Asıl bana dünyaları bağışlayan Alper'di... On üç yaşında benim kalbimin kapılarını aralamış içeriye sızmıştı. Aşık olmayı sevmeyi beklemeyi sabretmeyi acıyı mutluluğu bir çok şeyi onun sayesinde öğrenmiş büyümüştüm. Hayata insanlara bakış açımı değiştirmişti. Aşık olmak yanmak kül olmak demekti. Bu gün itibariyle küllerimden yeniden doğduğumu hissediyordum.
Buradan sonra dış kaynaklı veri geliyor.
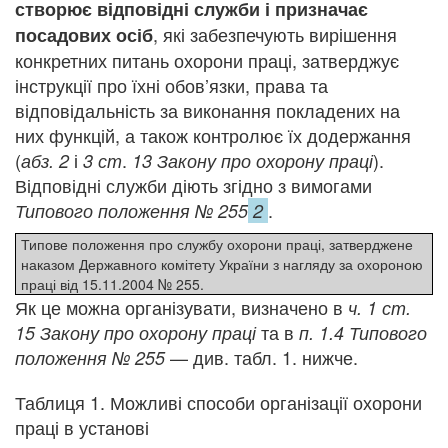
створює відповідні служби і призначає
, які забезпечують вирішення
посадових осіб
конкретних питань охорони праці, затверджує
інструкції про їхні обов’язки, права та
відповідальність за виконання покладених на
них функцій, а також контролює їх додержання
(
і
.
).
абз. 2
3 ст
13 Закону про охорону праці
Відповідні служби діють згідно з вимогами
.
Типового положення № 255
2
Типове положення про службу охорони праці, затверджене
наказом Державного комітету України з нагляду за охороною
праці від 15.11.2004 № 255.
Як це можна організувати, визначено в
ч. 1 ст.
та в
15
Закону про охорону праці
п. 1.4 Типового
— див. табл. 1. нижче.
положення № 255
Таблиця 1. Можливі способи організації охорони
праці в установі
"Beni nasıl buldun? O kadar korktum ki Ama sen... Son beni kurtardın... "
"Beyaz atlı prensin işi prensesi kurtarmak" Alper gülümsedi.
"Sana sürpriz hazırlamıştım. Senin eve gelmeni bekliyordum. Seni alıp götürecektim. Selin'in dediğine göre çoktan gelmeliydin ama dakikalar geçmiş orta da yoktun. Telefonlara cevapta vermiyordun. Sonra babanla dışarıya çıkıp seni aramaya başladık. Markete sorduk bir şeyler alıp gittiğini söyledi. O zaman bir terslik olduğunu anladım. Gökhan'dan dolayı içim zaten huzursuzdu. Baban polis arkadaşını arayıp durumu bildirdi. Sinyallerden yerini tespit edilince babanı, polisi beklemeden soluğu yanında aldım. Şükürler olsun seni buldum."
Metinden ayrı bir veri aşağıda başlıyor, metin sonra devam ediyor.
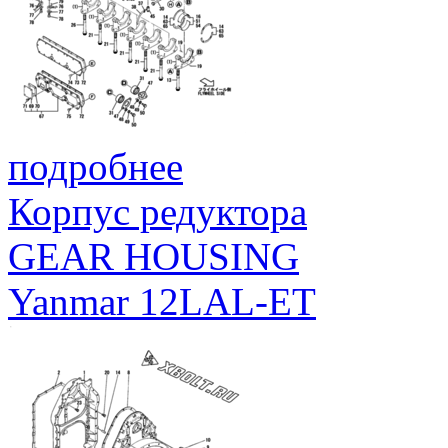
подробнее
Корпус редуктора
GEAR HOUSING
Yanmar 12LAL-ET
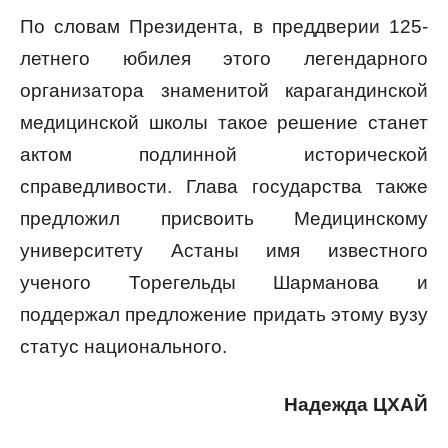
По словам Президента, в преддверии 125-
летнего юбилея этого легендарного
организатора знаменитой карагандинской
медицинской школы такое решение станет
актом подлинной исторической
справедливости. Глава государства также
предложил присвоить Медицинскому
университету Астаны имя известного
ученого Торегельды Шарманова и
поддержал предложение придать этому вузу
статус национального.
Надежда ЦХАЙ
" Şükürler olsun beni buldun"
***
Saatler geçmişti, kendimi daha iyi hissediyordum. Doktor gelip beni muayene etmişti her şey yolundaydı. Bir kaç güne kalmaz hastaneden çıkacaktım.
Anne babam başucumdan bir an olsun ayrılmıyordu. İkisi de bir hafta da on yaş yaşlanmıştı. Hele kardeşlerim... Görmeyeli süzülmüştü. İlk fırsatta hepsine doya doya sarılmıştım. Annemi babamı kardeşlerimi tekrar görmeyi nasib ettiği için Allah'a şükürler ettim.
Canım babam gözyaşlarına boğulmuştu. Babamın duygusal bir adam değildir duygusal tarafını gösterdiği nadir anlardandı.
***
İlk günün sakinliğini sonra ki günler kalabalığa bırakmıştı. Başta Ümmühan teyze ve Hamza amca olmak üzere eş dost akraba ziyaretçim eksik olmamıştı. Hakan ve Selin daimi ziyaretçimdi. Selin beni yalnız bıraktığı için kendine kızıyordu. Olan olmuştu ahlanıp bağlanmanın anlamı yoktu. Sosyal medyaya benim yaralanma haberim düşmüştü. Erkek törerüne lanet okunuyor şiddetle kınanıyordu. Ben de okurbanlardan biriydim. Hastalıklı düşünce kurbanı...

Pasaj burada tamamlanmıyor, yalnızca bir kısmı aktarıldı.